Darwin’s Descendents

The plague that goes by the name of Creationism has been attempting to spread its reach to the shores of Britain. Proponents of a biblical literalism, whether overt or covert, have championed the idea that the world is terribly young—a mere cosmic toddler, in fact—compared to the vast geological ages of actual fact. When I unfolded my first ten-pound note and found Charles Darwin on the back, I smiled. England may claim a lion’s share of the heritage of one of the great unifying theories of science. In my brief jaunts between bouts of work I came across the tombstone of Herbert Spencer, the man who coined the phrase “survival of the fittest.” On a visit to Kew Gardens I strolled through the Evolution House.
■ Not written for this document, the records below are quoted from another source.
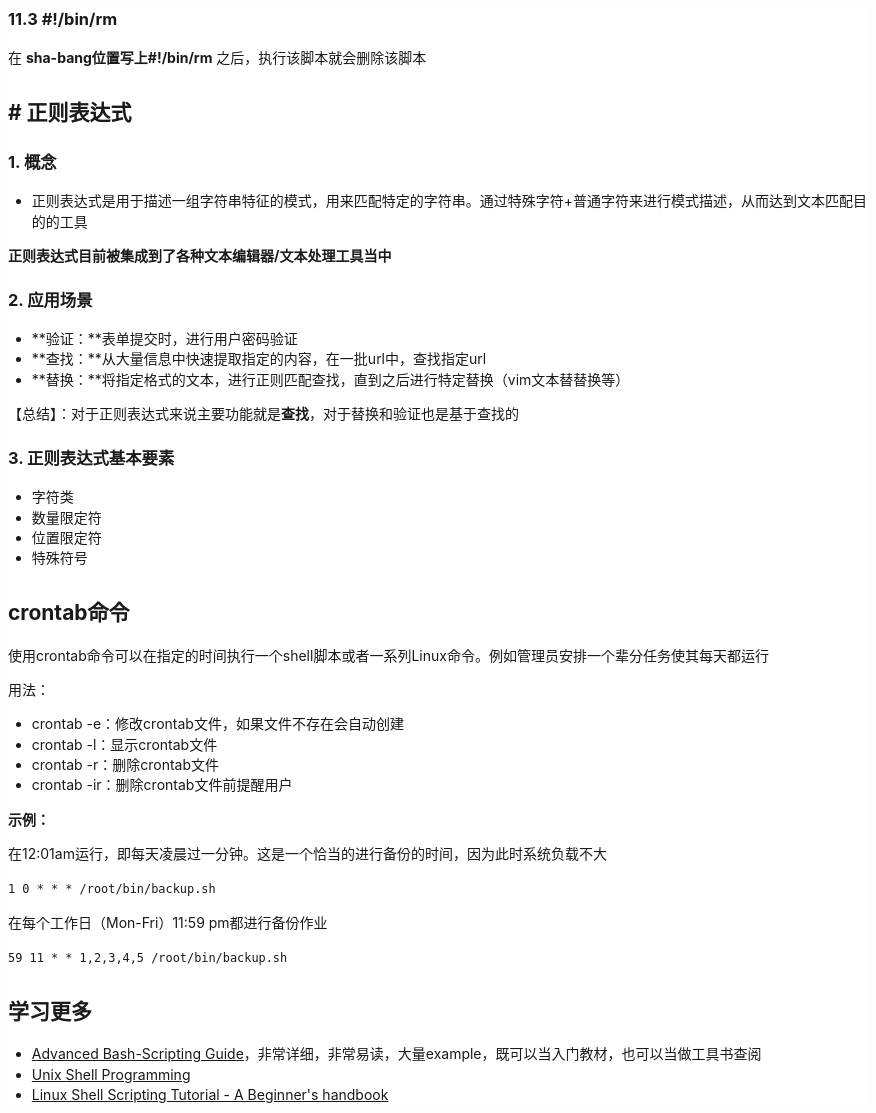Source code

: ### 11.3 #!/bin/rm

在 **sha-bang位置写上#!/bin/rm** 之后，执行该脚本就会删除该脚本

## # 正则表达式

###  1. 概念

- 正则表达式是用于描述一组字符串特征的模式，用来匹配特定的字符串。通过特殊字符+普通字符来进行模式描述，从而达到文本匹配目的的工具

**正则表达式目前被集成到了各种文本编辑器/文本处理工具当中**



### 2. 应用场景

- **验证：**表单提交时，进行用户密码验证
- **查找：**从大量信息中快速提取指定的内容，在一批url中，查找指定url
- **替换：**将指定格式的文本，进行正则匹配查找，直到之后进行特定替换（vim文本替替换等）

【总结】：对于正则表达式来说主要功能就是**查找**，对于替换和验证也是基于查找的



### 3. 正则表达式基本要素

- 字符类
- 数量限定符
- 位置限定符
- 特殊符号





## crontab命令

使用crontab命令可以在指定的时间执行一个shell脚本或者一系列Linux命令。例如管理员安排一个辈分任务使其每天都运行

用法：

- crontab -e：修改crontab文件，如果文件不存在会自动创建
- crontab -l：显示crontab文件
- crontab -r：删除crontab文件
- crontab -ir：删除crontab文件前提醒用户

**示例：**

在12:01am运行，即每天凌晨过一分钟。这是一个恰当的进行备份的时间，因为此时系统负载不大

``` linux
1 0 * * * /root/bin/backup.sh
```



在每个工作日（Mon-Fri）11:59 pm都进行备份作业

``` linux
59 11 * * 1,2,3,4,5 /root/bin/backup.sh
```



## 学习更多

- [Advanced Bash-Scripting Guide](http://tldp.org/LDP/abs/html/)，非常详细，非常易读，大量example，既可以当入门教材，也可以当做工具书查阅
- [Unix Shell Programming](http://www.tutorialspoint.com/unix/unix-shell.htm)
- [Linux Shell Scripting Tutorial - A Beginner's handbook](http://bash.cyberciti.biz/guide/Main_Page)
When I paid for my lunch, Darwin passed hands as the common currency of the realm.

Ten pound note

A school of thinking exists among many religious believers that insists that if science makes its claims justly then God cannot condemn them. Evolution runs as close to fact as does atomic theory. Those who doubt the latter should visit Hiroshima. Or Three Mile Island. Our literalist companions certainly don’t doubt nukes, but then, the Bible is mum on the subject of what things are really made of. Well, almost. According to Genesis 1, everything is made of chaos and divine words. The Bible doesn’t describe the origin of chaos—it is the natural state of things. God’s word, when it generates uranium, can be very deadly indeed.

Evolution House

Creationists selectively choose which science to believe and which to reject. Fundamentalism can trace its origins to Britain, but the culture rather quickly outgrew these childish fantasies. In America literalism sank deep roots, roots deep enough to withstand the hurricanes of reason that would otherwise clear the air. Can an American imagine Darwin sharing the money which reads “in God we trust”? And yet, Darwin lies scarcely two meters from Isaac Newton in England’s holiest shrine of Westminster Abbey. Science and religion have here embraced one another. Perhaps when we put all the monkey business aside, we will come to realize that we may still have a thing or two to learn from the nation of our founders. Literally.